Saved data entries
<<<<

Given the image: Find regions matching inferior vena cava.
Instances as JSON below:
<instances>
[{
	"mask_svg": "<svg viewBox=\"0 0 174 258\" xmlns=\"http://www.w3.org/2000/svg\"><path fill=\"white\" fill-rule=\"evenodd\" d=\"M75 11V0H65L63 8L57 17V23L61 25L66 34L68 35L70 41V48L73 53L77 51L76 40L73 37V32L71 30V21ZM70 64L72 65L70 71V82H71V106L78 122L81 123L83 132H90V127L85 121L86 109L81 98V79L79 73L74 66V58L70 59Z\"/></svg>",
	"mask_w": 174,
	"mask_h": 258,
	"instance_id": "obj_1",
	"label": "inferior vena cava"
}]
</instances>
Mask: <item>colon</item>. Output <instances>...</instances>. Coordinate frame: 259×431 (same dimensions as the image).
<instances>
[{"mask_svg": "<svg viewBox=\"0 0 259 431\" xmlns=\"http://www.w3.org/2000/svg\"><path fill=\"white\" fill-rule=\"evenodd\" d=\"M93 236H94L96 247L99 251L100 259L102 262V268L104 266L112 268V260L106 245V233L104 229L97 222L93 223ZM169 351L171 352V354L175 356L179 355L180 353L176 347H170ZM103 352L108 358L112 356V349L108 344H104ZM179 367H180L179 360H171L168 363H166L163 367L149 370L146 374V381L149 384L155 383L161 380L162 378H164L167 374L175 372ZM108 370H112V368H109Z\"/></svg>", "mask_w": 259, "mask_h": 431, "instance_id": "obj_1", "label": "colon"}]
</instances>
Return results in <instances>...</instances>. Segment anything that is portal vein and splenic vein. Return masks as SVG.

>>>>

GOAL OF THE EXERCISE:
Copy out all of the items above, substituting "Provide" for each "Return". Keep everything else unchanged.

ANSWER TO THIS TASK:
Given the image: Find regions matching inferior vena cava.
Instances as JSON below:
<instances>
[{
	"mask_svg": "<svg viewBox=\"0 0 174 258\" xmlns=\"http://www.w3.org/2000/svg\"><path fill=\"white\" fill-rule=\"evenodd\" d=\"M75 11V0H65L63 8L57 17V23L61 25L66 34L68 35L70 41V48L73 53L77 51L76 40L73 37V32L71 30V21ZM70 64L72 65L70 71V82H71V106L78 122L81 123L83 132H90V127L85 121L86 109L81 98V79L79 73L74 66V58L70 59Z\"/></svg>",
	"mask_w": 174,
	"mask_h": 258,
	"instance_id": "obj_1",
	"label": "inferior vena cava"
}]
</instances>
Mask: <item>colon</item>. Output <instances>...</instances>. Coordinate frame: 259×431 (same dimensions as the image).
<instances>
[{"mask_svg": "<svg viewBox=\"0 0 259 431\" xmlns=\"http://www.w3.org/2000/svg\"><path fill=\"white\" fill-rule=\"evenodd\" d=\"M93 236H94L96 247L99 251L100 259L102 262V268L104 266L112 268V260L106 245V233L104 229L97 222L93 223ZM169 351L171 352V354L175 356L179 355L180 353L176 347H170ZM103 352L108 358L112 356V349L108 344H104ZM179 367H180L179 360H171L168 363H166L163 367L149 370L146 374V381L149 384L155 383L161 380L162 378H164L167 374L175 372ZM108 370H112V368H109Z\"/></svg>", "mask_w": 259, "mask_h": 431, "instance_id": "obj_1", "label": "colon"}]
</instances>
Provide results in <instances>...</instances>. Segment anything that is portal vein and splenic vein. Provide masks as SVG.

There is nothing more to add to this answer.